> _Available records_:
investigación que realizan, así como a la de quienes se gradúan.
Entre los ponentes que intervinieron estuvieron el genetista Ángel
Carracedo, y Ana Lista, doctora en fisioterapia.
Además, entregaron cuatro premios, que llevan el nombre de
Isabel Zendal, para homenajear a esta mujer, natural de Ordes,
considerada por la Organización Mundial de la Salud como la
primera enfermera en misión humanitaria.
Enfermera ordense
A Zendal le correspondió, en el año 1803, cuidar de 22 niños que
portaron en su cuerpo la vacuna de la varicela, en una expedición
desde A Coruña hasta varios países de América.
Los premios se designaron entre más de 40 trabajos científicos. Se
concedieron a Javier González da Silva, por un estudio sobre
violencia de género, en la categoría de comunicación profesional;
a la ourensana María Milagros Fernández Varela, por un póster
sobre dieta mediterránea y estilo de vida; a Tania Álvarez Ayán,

==

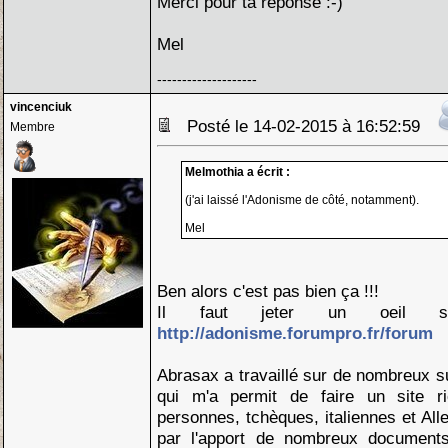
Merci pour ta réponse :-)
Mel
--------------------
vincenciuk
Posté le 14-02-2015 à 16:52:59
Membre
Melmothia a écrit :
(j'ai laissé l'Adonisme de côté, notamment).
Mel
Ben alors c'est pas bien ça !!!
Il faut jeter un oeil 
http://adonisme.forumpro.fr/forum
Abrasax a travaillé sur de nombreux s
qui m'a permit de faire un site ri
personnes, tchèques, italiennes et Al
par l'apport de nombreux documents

> _Exercise details_:
Copy every line of the listing containing the string "como".

> _Solution for this exercise_:
investigación que realizan, así como a la de quienes se gradúan.
considerada por la Organización Mundial de la Salud como la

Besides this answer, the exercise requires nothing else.